Sometimes I wonder if we really deserve to survive as a species. Too many of us delight in shaming, embarrassing, and even driving to suicide other human beings who have done nothing except exist. Whether they are the wrong religion, or the wrong skin color, or think the wrong thoughts, or like the wrong people, far too many of us take a sadistic delight in making other people miserable for no other reason than because they can. And others, while “deploring” the situation, do nothing, or even abet it because it makes the money.
I could be describing Trump. And he does fit this description. But I have a different target in mind this time, one that Nicholas Kristof writes about in the NYT: The Online Degradation of Women and Girls That We Meet With a Shrug.
Alarms are blaring about artificial intelligence deepfakes that manipulate voters, like the robocall sounding like President Biden that went to New Hampshire households, or the fake video of Taylor Swift endorsing Donald Trump.
Yet there’s actually a far bigger problem with deepfakes that we haven’t paid enough attention to: deepfake nude videos and photos that humiliate celebrities and unknown children alike. One recent study found that 98 percent of deepfake videos online were pornographic and that 99 percent of those targeted were women or girls.
This is how we use the technology we have spent so much time and energy developing: creating pornographic images of people, almost entirely women and girls, who did not consent and who had no idea this was happening to them until it is far far too late.
But it’s not just those who create these monstrosities. It’s also those who carelessly or even knowingly profit off them:
Companies make money by selling advertising and premium subscriptions for websites hosting fake sex videos of famous female actresses, singers, influencers, princesses and politicians. Google directs traffic to these graphic videos, and victims have little recourse.
And not just the famous:
Sometimes the victims are underage girls.
Kristof goes on:
Sophie Compton, a documentary maker, made a film on the topic, “Another Body,” and was so appalled that she started a campaign and website, MyImageMyChoice.org, to push for change.
“It’s become a kind of crazy industry, completely based on the violation of consent,” Compton said.
The impunity reflects a blasé attitude toward the humiliation of victims. One survey found that 74 percent of deepfake pornography users reported not feeling guilty about watching the videos. [emphasis added]
I pasted this specifically to include the link to the MyImageMyChoice website, which announces:
Intimate image abuse can have devastating, even life-threatening, impacts. But governments and tech platforms aren’t doing anything to address it. Intimate image abuse websites, based on violating consent, have become thriving online businesses. Companies like Google, Visa, Verizon are enabling and profiting off this abuse, and normalizing misogyny.

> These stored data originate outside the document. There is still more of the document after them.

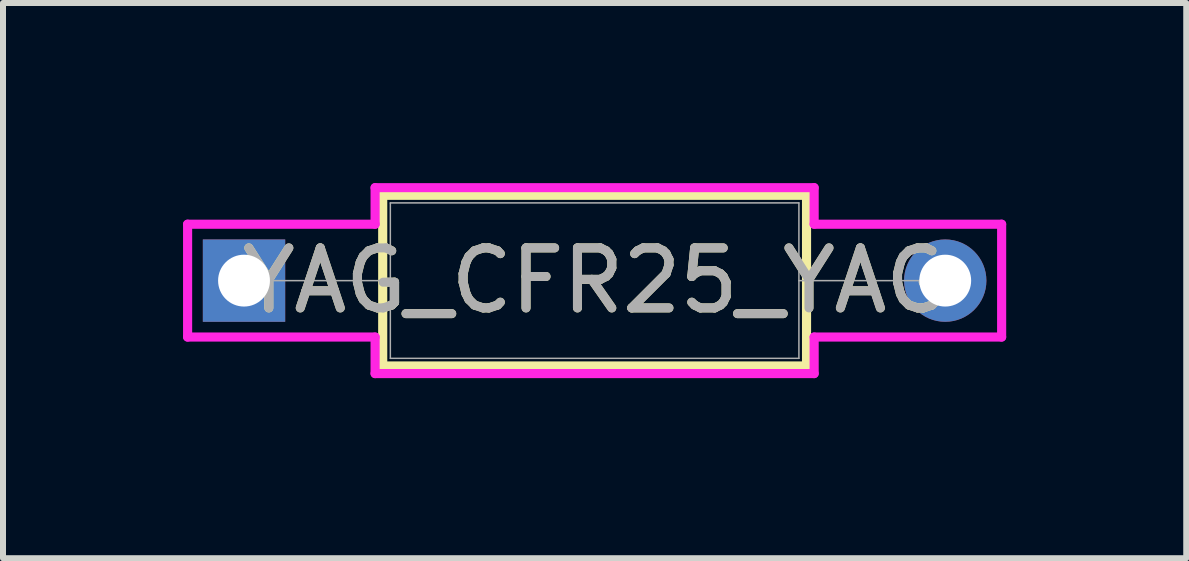
<source format=kicad_pcb>
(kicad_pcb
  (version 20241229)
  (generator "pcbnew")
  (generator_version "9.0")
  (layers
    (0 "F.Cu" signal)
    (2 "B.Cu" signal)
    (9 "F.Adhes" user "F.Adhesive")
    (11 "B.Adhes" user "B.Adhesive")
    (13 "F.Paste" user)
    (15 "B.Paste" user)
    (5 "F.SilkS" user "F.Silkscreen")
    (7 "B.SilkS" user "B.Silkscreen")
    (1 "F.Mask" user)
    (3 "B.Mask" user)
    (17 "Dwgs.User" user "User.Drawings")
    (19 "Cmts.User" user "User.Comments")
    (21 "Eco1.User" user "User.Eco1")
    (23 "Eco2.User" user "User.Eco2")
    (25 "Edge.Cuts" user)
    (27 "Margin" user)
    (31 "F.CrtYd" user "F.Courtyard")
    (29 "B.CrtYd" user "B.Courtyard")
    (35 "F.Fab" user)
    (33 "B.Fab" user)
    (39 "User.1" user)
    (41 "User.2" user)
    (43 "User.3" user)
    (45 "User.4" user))
  (footprint "YAG_CFR25_YAG"
    (layer "F.Cu")
    (at 1.016 1.626)
    (property "Reference" "YAG_CFR25_YAG" (at 5.842 0 0) (unlocked yes) (layer "F.SilkS") (effects (font (size 1 1) (thickness 0.15))))
    (attr through_hole)
    (fp_line (start 2.311 -1.422) (end 2.311 1.422) (stroke (width 0.152) (type solid)) (layer "F.SilkS"))
    (fp_line (start 2.311 1.422) (end 9.373 1.422) (stroke (width 0.152) (type solid)) (layer "F.SilkS"))
    (fp_line (start 9.373 -1.422) (end 2.311 -1.422) (stroke (width 0.152) (type solid)) (layer "F.SilkS"))
    (fp_line (start 9.373 1.422) (end 9.373 -1.422) (stroke (width 0.152) (type solid)) (layer "F.SilkS"))
    (fp_line (start -0.94 -0.94) (end 2.184 -0.94) (stroke (width 0.152) (type solid)) (layer "F.CrtYd"))
    (fp_line (start -0.94 0.94) (end -0.94 -0.94) (stroke (width 0.152) (type solid)) (layer "F.CrtYd"))
    (fp_line (start 2.184 -1.549) (end 9.5 -1.549) (stroke (width 0.152) (type solid)) (layer "F.CrtYd"))
    (fp_line (start 2.184 -0.94) (end 2.184 -1.549) (stroke (width 0.152) (type solid)) (layer "F.CrtYd"))
    (fp_line (start 2.184 0.94) (end -0.94 0.94) (stroke (width 0.152) (type solid)) (layer "F.CrtYd"))
    (fp_line (start 2.184 1.549) (end 2.184 0.94) (stroke (width 0.152) (type solid)) (layer "F.CrtYd"))
    (fp_line (start 9.5 -1.549) (end 9.5 -0.94) (stroke (width 0.152) (type solid)) (layer "F.CrtYd"))
    (fp_line (start 9.5 -0.94) (end 12.624 -0.94) (stroke (width 0.152) (type solid)) (layer "F.CrtYd"))
    (fp_line (start 9.5 0.94) (end 9.5 1.549) (stroke (width 0.152) (type solid)) (layer "F.CrtYd"))
    (fp_line (start 9.5 1.549) (end 2.184 1.549) (stroke (width 0.152) (type solid)) (layer "F.CrtYd"))
    (fp_line (start 12.624 -0.94) (end 12.624 0.94) (stroke (width 0.152) (type solid)) (layer "F.CrtYd"))
    (fp_line (start 12.624 0.94) (end 9.5 0.94) (stroke (width 0.152) (type solid)) (layer "F.CrtYd"))
    (fp_line (start 0 0) (end 2.438 0) (stroke (width 0.025) (type solid)) (layer "F.Fab"))
    (fp_line (start 2.438 -1.295) (end 2.438 1.295) (stroke (width 0.025) (type solid)) (layer "F.Fab"))
    (fp_line (start 2.438 1.295) (end 9.246 1.295) (stroke (width 0.025) (type solid)) (layer "F.Fab"))
    (fp_line (start 9.246 -1.295) (end 2.438 -1.295) (stroke (width 0.025) (type solid)) (layer "F.Fab"))
    (fp_line (start 9.246 1.295) (end 9.246 -1.295) (stroke (width 0.025) (type solid)) (layer "F.Fab"))
    (fp_line (start 11.684 0) (end 9.246 0) (stroke (width 0.025) (type solid)) (layer "F.Fab"))
    (fp_text user "${REFERENCE}" (at 5.842 0 0) (unlocked yes) (layer "F.Fab") (effects (font (size 1 1) (thickness 0.15))))
    (pad "1" thru_hole rect (at 0 0) (size 1.372 1.372) (drill 0.864) (layers "*.Cu" "*.Mask"))
    (pad "2" thru_hole circle (at 11.684 0) (size 1.372 1.372) (drill 0.864) (layers "*.Cu" "*.Mask")))
  (gr_rect
    (start -3 -3)
    (end 16.716 6.251)
    (stroke (width 0.1) (type default))
    (fill no)
    (layer "Edge.Cuts")))
</source>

We are campaigning for governments and tech companies to #BlockMrDeepfakes and the 3000+ sites dedicated to online gendered abuse.
But also take note of the bolded passage above. A “blasé attitude toward the humiliation of victims.” This is the real problem. These sites would have no followers, and their enablers would make no money off them, if we as a society would train each generation to have respect for each of us, to grant everyone the dignity to which every human being is entitled to. We were making some progress in this direction. Marital rape is now a crime (40 years ago, it wasn’t necessarily so). We are gaining a better understanding of the reality of sexual variation. Women are still behind in the workforce but are catching up.
All that progress and more is now in danger, because of White Male Supremacy, religious intolerance of women’s equality, the dismissal of empathy as a sign of weakness. Add others to the list.
And the other thing is, the search engines that drive this latest insanity could fix it if they wanted to.
As I see it, Google and other search engines are recklessly directing traffic to porn sites with nonconsensual deepfakes. Google is essential to the business model of these malicious companies. . . Google is socially responsible when it wants to be, but it seems indifferent to women and girls being violated by pornographers.
Indifferent. Almost as bad — no, just as bad — as making these images in the first place. Kristof quotes some Google and Microsoft executives who say they are working on the problem, but as he says, “Count me unimpressed.”
Kristof suggests some possible ways to help:
I’m in favor of trying to crack down on deepfakes with criminal law, but it’s easy to pass a law and difficult to enforce it. A more effective tool might be simpler: civil liability for damages these deepfakes cause. Tech companies are now largely excused from liability under Section 230 of the Communications Decency Act, but if this were amended and companies knew that they faced lawsuits and had to pay damages, their incentives would change and they would police themselves. And the business model of some deepfake companies would collapse.
But that’s only part of what is needed.
The greatest obstacles to regulating deepfakes, I’ve come to believe, aren’t technical or legal — although those are real — but simply our collective complacency. . .
It’s time for similar accountability in the digital space. New technologies are arriving, yes, but we needn’t bow to them. It astonishes me that society apparently believes that women and girls must accept being tormented by demeaning imagery.
I am not astonished. Disappointed, depressed, dismayed. But not astonished. This is what always happens when one part of our species refuses to accept all other parts as equal, as human as everyone, as entitled to dignity. And the more so when it is driven by religion, by politics, by greed.